* Exercise requirements
Please reproduce the data exactly and omit the pictures.

Recorded data Block Start

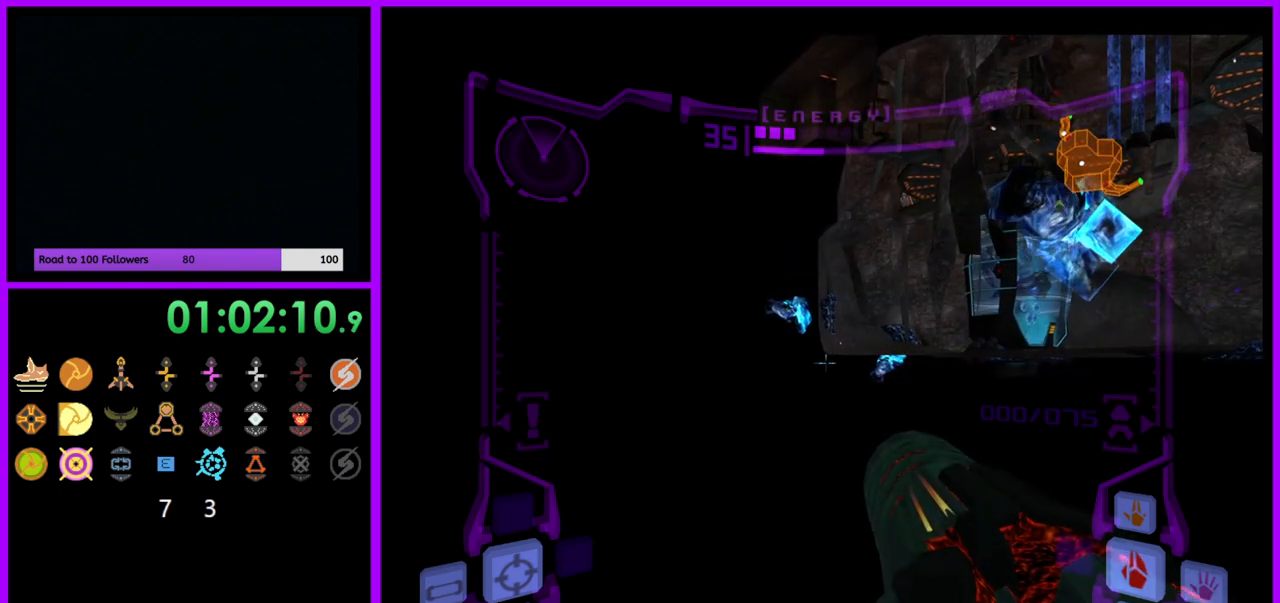
{"buttons": ["L1"], "left_stick": "up-left", "right_stick": "center", "events": []}
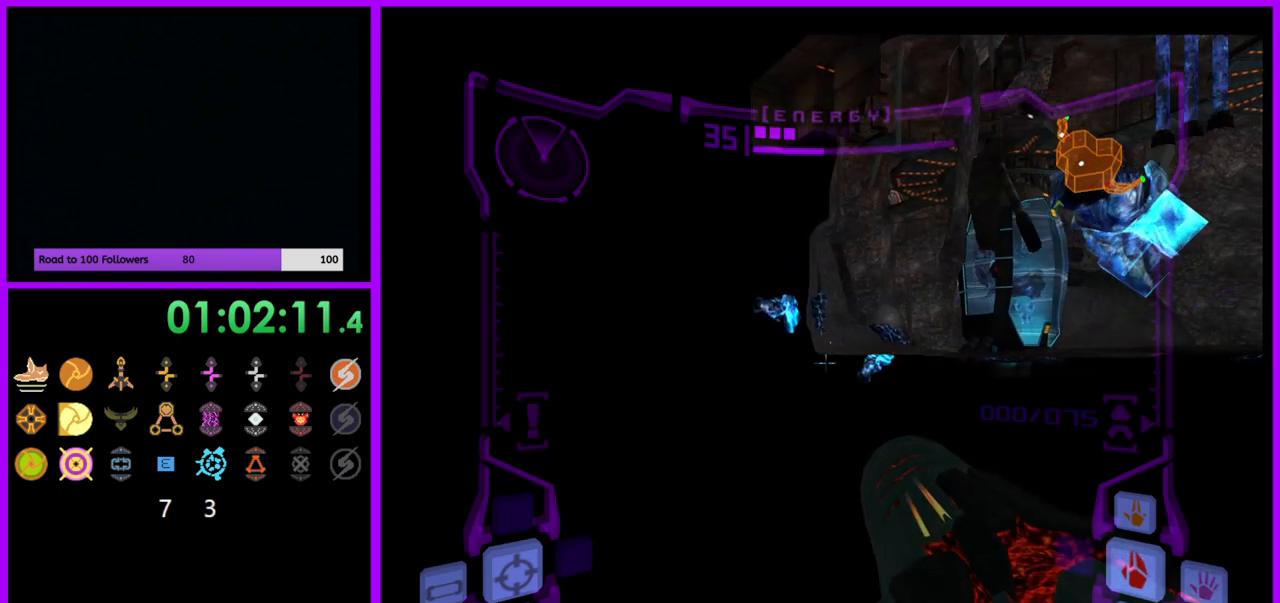
{"buttons": ["L1"], "left_stick": "up-left", "right_stick": "center", "events": []}
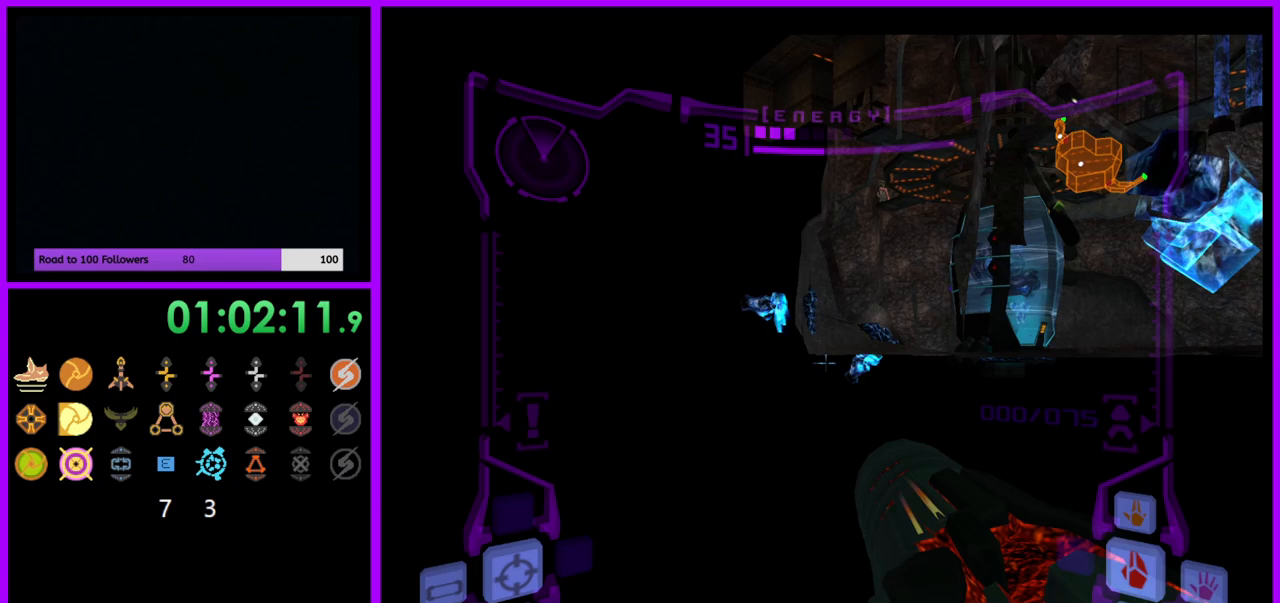
{"buttons": ["L1"], "left_stick": "up-left", "right_stick": "center", "events": []}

Recorded data Block End

* Task answer
{"buttons": ["L1"], "left_stick": "up-left", "right_stick": "center", "events": []}
{"buttons": ["L1"], "left_stick": "up-left", "right_stick": "center", "events": []}
{"buttons": ["L1"], "left_stick": "up-left", "right_stick": "center", "events": []}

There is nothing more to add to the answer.